'On the Road' / c. 1936

Mike Young lives up to his last name, and is more prolific than most. He often wears cowboy shirts.

12th Street:
You told me something this summer that has stuck out in my mind: Some people write poetry when they should be writing country songs. Can you talk more about this?

Mike Young: The country song is a terrific format for a certain kind of emotional distillation. Like if you want to write about dead people, failed dreams, steel wool, alcohol, ghosts. If you want shifting narratives and wordplay. Self-deprecation, even. Country music has all that in spades. And I’m not even talking about good country here. Just mainstream country like you’d see on GAC. Go listen to “Honky-Tonk Badonkadonk” if you think L=A=N=G=U=A=G=E poetry doesn’t exist on the tobacco farm. Tony Tost can speak much better about this (and less glibly, probably), but I am totally not kidding.

What I really meant when I talked to you, though, was probably that there is an undercurrent of honky-tonk emotional angst sort of tucked away, embarrassed, beneath the flashy crust of today’s popular, cutesy, post-avant, soft surrealist poetry. What if these poets just sat down and wrote a dumb country song about how much they miss high school? Or, like, how much they love beer in the afternoon? Eighty percent of the poets I know love beer in the afternoon. So do country stars. What I’m asking for, I think, is more unabashed sentimentality, in both poetry and the afternoon. DFW is right: irony has pervaded/perverted culture. Let Dr. Pepper make their sly, ironic commercials; if you really want to be subversive and shit, acknowledge sentimentality and “take it back.”

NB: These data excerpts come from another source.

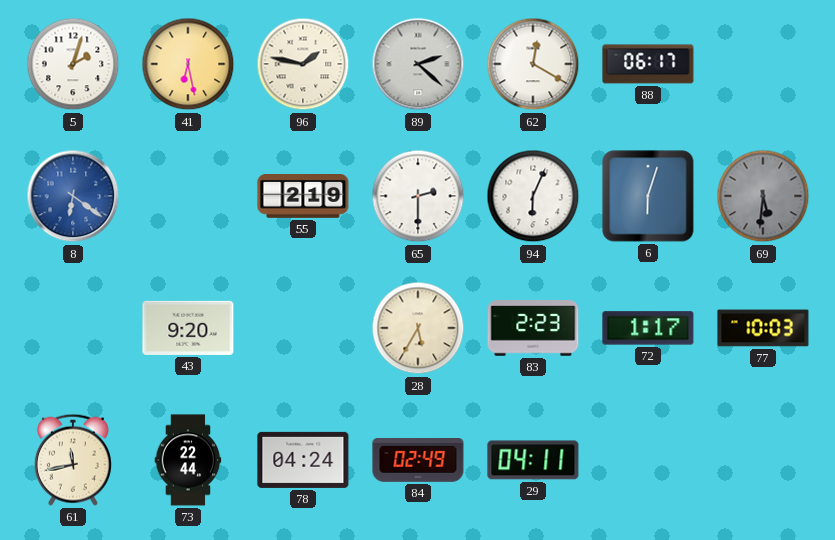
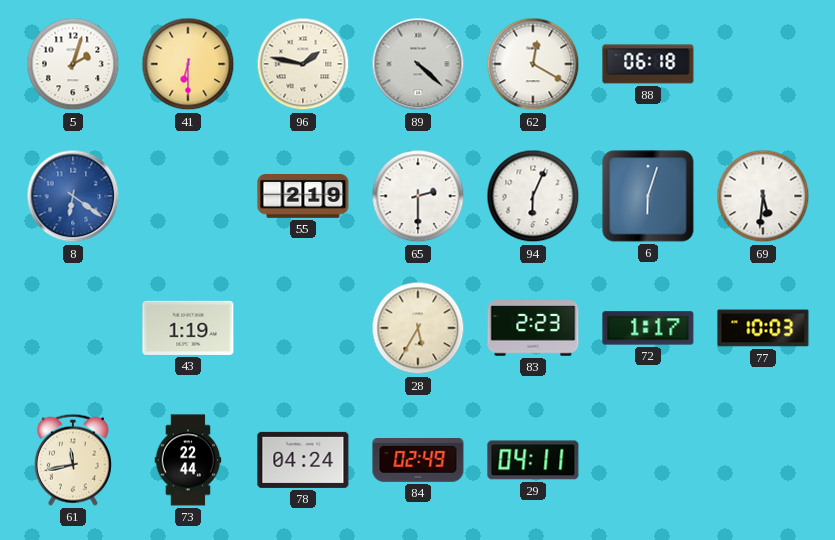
41: 6:28 -> 6:30
89: 2:22 -> 4:22
88: 06:17 -> 06:18
69 dial: grey -> white
43: 9:20 -> 1:19
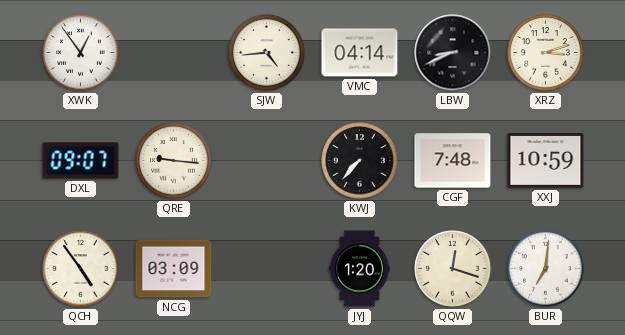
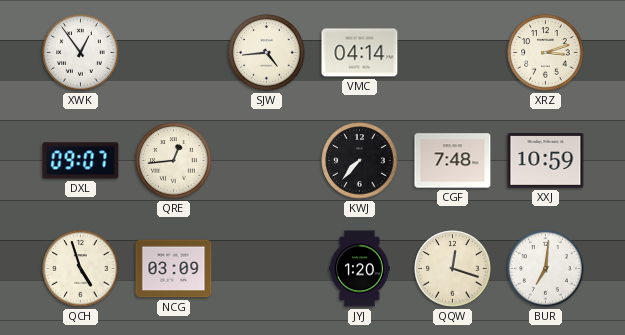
LBW: 8:41 -> none
QRE: 9:16 -> 12:44
QCH: 4:54 -> 4:57
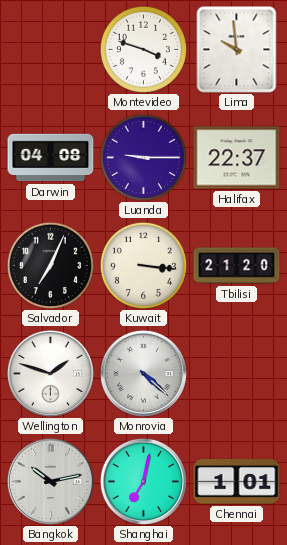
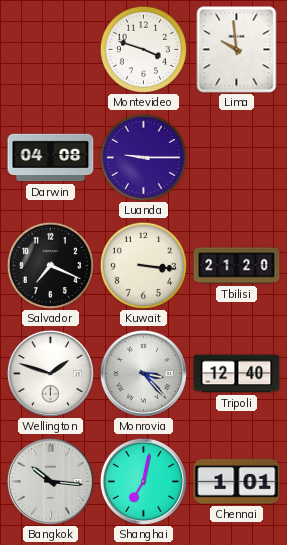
Halifax: 22:37 -> none
Salvador: 7:04 -> 7:19
Monrovia: 4:22 -> 3:23
Tripoli: none -> 12:40
Bangkok: 10:13 -> 10:16
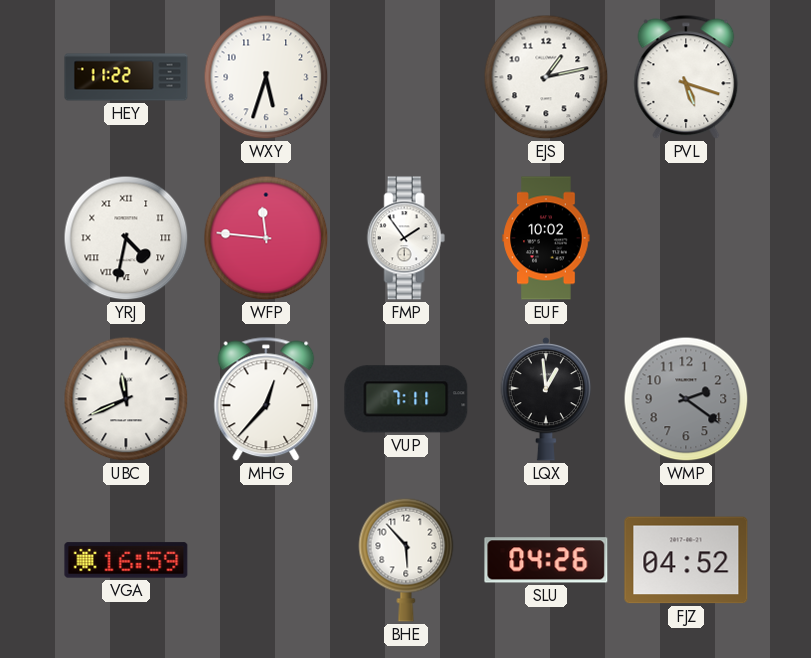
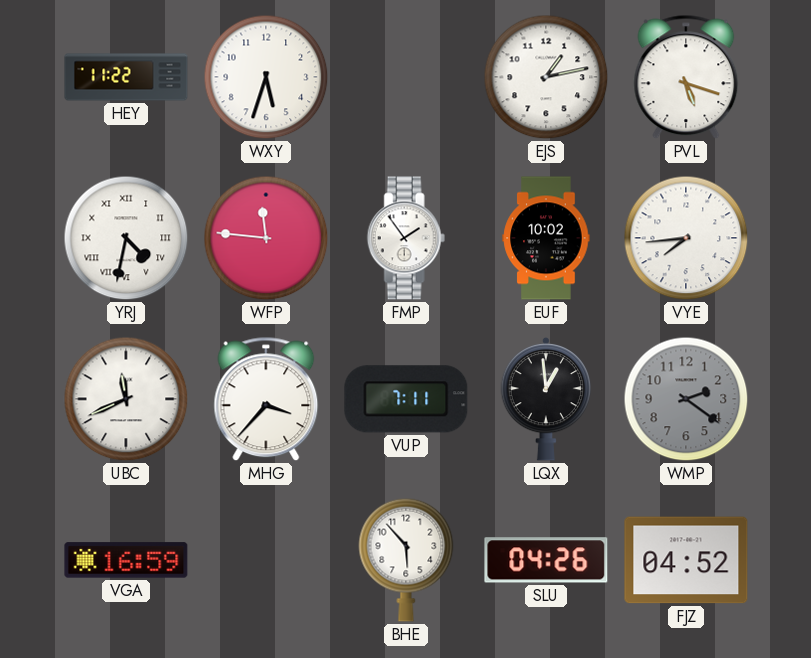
VYE: none -> 7:44
MHG: 12:37 -> 3:37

12th Street: NOÖ Journal publishes both poetry and political writing (as well as fiction). Is there such a thing as political poetry? If so, who writes it well?

MY: All poetry is political, to some degree. BARR has a really sentimental rap song called “Half of Two Times Two” that I’m going to quote now:

“and politics is not necessarily
just guerrilla fighters, prime ministers
and who cheated in the primaries
it’s also who am i in relation to you
who are we in the way we can see ourselves
in relation to the other kids”

As for political poetry, then, here is a list: Sharon Mesmer, Juliana Spahr, Gary Sullivan, Eileen Myles, Carl Sandburg, Anne Boyer, Drew Gardner, lots more.

If anxiety is the major force of our contemporary condition, a lot of poetry–including my own, mostly–sort of tries to escape that, fly off into magical thinking or bewilderment or whatever. These poets awe me because they don’t escape anxiety. They revel in it, jump right into the muck of our cultural noise and dig legitimate, visceral globs out of it, with fully pulsing anger and wit and exaltation, etc.

Also Benjamin Buccholz is a poet I’m publishing a chapbook of soon. It’s called “Thirteen Stares” and will be released through Magic Helicopter Press in November. Ben was a soldier in Iraq and I think he engages the anxiety of that experience (plus lots more) in an amazing way.

12th Street: What are you reading?

MY: New issues of Hobart, Opium, Jackie Corely’s book of short stories The Suburban Swindle. Read Coetzee’s Waiting for the Barbarians for the first time recently. Also Leni Zumas, Josh Furst. Going back to Ashbery some. This short novel by Forrest Gander called As a Friend. For new poetry: Jason Bredle, Sam Pink, and this great chapbook called Open Night by Aaron Lowinger.

12th Street: What would you rather be reading?

MY: This makes me think of who I wish were still alive, actually. I’m going to Arkansas in the middle of October for the Frank Stanford festival, and I wish Frank were still alive, writing short poems or a sequel to Battlefield Where the Moon Says I Love You, or maybe, I don’t know, Ozark flarf poetry.

12th Street:
Have the current political & economic climates affected how you write poetry? Or how you view poetry? Do you ever think of poetry in terms of relevance?

MY: Times feel exhausting and oh-well-ish. Scary and maybe sort of enchanted, like how we’re all impressed by special effects destruction. All my friends make jokes about 2012, the Mayan apocalypse. My friend Heather Christle said that bewilderment is the new sincerity. I agree with Peter Gizzi that poetry, whether advertently or not, narrates the human condition. I think no matter how snarky you try to be, poetry will always find a way to make a spiritual goal out of what you’re doing. As in the edification of the spirit, as in this connection of everyone with lungs. I think I’m being really sentimental in this answer. I think I’m being aggressively sentimental, like someone who is about to fall in a pit screams a lot.

Mike Young is the co-editor of NOÖ Journal and founder of Magic Helicopter Press. A chapbook of poetry, MC Oroville’s Answering Machine, is forthcoming from Transmission Press. Recent work appears (or will) in Nerve, Saltgrass, Shampoo, Coconut, NO COLONY, and Online Writing: The Best of the First Ten Years. He lives in Massachusetts.